Preparing For a Marathon

Think you can’t run that marathon? Think again. If you’re in good cardiac health, preparing and training your body to go the distance can be achieved in a few months.
You can go the distance, with preparation

Pushing through “the wall” when aiming to run over 26 miles requires a healthy head start.

The wall is a common term in running, which refers to the point at which athletes run out of energy because of depleting resources. Aisiling Linehan, doctor of physical therapy at Performance Spine and Sports said some athletes can bust through and run a marathon with as little as three months of training.

“That is for somebody who works out regularly and doesn’t have any cardiac issues or physical limitations,” said Linehan. But she cautions that those just starting their fitness journey should start smaller and set other goals such as a running a 5k first. “A lot of my patients really benefit from couch to 5k programs. You run until you walk, then you run again. Eventually you will find you don’t have to walk. A lot of people say it’s a great way to build up stamina.”

**DATASET**

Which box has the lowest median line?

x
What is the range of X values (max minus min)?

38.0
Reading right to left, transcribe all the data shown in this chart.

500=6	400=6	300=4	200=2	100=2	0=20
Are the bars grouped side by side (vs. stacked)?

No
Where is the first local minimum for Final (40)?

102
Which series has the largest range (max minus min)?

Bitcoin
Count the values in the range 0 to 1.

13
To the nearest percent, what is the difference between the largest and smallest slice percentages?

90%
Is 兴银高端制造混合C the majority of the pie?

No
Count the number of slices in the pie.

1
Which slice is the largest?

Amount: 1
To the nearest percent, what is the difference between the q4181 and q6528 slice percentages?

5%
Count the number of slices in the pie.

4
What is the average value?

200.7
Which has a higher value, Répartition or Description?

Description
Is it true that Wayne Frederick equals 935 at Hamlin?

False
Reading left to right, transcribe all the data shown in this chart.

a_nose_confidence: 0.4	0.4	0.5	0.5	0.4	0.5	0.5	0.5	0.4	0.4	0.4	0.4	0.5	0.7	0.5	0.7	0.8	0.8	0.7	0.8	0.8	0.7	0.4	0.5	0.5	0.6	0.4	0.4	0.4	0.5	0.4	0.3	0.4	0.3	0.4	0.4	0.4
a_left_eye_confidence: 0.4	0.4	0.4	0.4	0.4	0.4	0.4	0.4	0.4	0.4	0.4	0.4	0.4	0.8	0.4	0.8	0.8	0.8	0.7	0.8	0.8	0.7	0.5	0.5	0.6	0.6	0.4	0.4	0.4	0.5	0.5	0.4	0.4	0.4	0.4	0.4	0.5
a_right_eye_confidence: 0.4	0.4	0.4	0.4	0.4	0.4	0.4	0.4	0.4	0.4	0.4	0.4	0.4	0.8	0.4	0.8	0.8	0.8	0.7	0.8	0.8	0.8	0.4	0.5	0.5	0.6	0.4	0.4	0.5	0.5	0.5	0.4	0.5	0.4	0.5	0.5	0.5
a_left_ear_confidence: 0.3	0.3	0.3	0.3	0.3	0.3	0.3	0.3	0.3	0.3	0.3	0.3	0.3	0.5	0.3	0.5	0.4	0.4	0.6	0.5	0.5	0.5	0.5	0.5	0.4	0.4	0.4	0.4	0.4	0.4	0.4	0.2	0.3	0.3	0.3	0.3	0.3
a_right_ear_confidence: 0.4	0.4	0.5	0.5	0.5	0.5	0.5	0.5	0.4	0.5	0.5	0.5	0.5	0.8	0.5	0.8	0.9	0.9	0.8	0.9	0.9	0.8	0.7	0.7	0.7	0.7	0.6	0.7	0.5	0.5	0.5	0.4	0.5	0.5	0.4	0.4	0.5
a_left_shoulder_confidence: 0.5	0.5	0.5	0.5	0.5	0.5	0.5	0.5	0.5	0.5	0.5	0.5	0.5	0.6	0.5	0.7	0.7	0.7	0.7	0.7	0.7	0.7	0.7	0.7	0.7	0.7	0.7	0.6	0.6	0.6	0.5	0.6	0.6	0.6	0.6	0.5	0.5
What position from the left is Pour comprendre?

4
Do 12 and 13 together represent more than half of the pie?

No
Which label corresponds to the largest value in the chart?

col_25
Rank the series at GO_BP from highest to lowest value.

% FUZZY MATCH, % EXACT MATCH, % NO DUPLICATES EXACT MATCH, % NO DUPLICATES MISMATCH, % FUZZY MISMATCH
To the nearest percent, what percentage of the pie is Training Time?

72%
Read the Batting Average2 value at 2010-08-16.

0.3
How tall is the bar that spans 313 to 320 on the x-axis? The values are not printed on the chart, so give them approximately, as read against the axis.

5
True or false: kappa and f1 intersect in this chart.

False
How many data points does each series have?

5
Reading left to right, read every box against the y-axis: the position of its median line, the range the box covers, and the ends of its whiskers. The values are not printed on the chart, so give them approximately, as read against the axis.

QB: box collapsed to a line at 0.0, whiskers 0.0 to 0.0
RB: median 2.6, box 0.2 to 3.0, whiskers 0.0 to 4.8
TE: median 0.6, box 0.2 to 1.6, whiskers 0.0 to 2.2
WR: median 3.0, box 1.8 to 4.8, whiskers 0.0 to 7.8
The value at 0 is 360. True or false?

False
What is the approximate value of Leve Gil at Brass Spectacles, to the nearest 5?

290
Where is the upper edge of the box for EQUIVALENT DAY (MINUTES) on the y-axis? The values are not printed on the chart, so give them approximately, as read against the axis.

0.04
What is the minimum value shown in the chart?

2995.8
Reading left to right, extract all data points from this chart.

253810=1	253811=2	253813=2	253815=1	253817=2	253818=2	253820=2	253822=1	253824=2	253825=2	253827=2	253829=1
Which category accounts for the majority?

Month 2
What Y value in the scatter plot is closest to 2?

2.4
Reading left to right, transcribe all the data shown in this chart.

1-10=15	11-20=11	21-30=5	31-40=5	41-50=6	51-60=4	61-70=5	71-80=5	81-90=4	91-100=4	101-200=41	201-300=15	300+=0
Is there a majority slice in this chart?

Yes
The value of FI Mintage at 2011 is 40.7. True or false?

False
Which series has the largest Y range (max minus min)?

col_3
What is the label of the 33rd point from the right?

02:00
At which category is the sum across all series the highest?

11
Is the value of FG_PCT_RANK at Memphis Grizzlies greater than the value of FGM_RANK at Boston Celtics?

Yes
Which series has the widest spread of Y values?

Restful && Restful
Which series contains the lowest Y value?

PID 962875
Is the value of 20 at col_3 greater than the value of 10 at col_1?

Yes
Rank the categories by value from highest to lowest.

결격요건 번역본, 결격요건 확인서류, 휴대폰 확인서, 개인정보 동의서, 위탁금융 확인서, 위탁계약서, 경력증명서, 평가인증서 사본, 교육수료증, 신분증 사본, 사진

**WHAT YOU NEED TO DO**
In the article on preparing for a marathon, what does the running term "the wall" refer to?

**TASK RESPONSE**
The point at which athletes run out of energy because of depleting resources.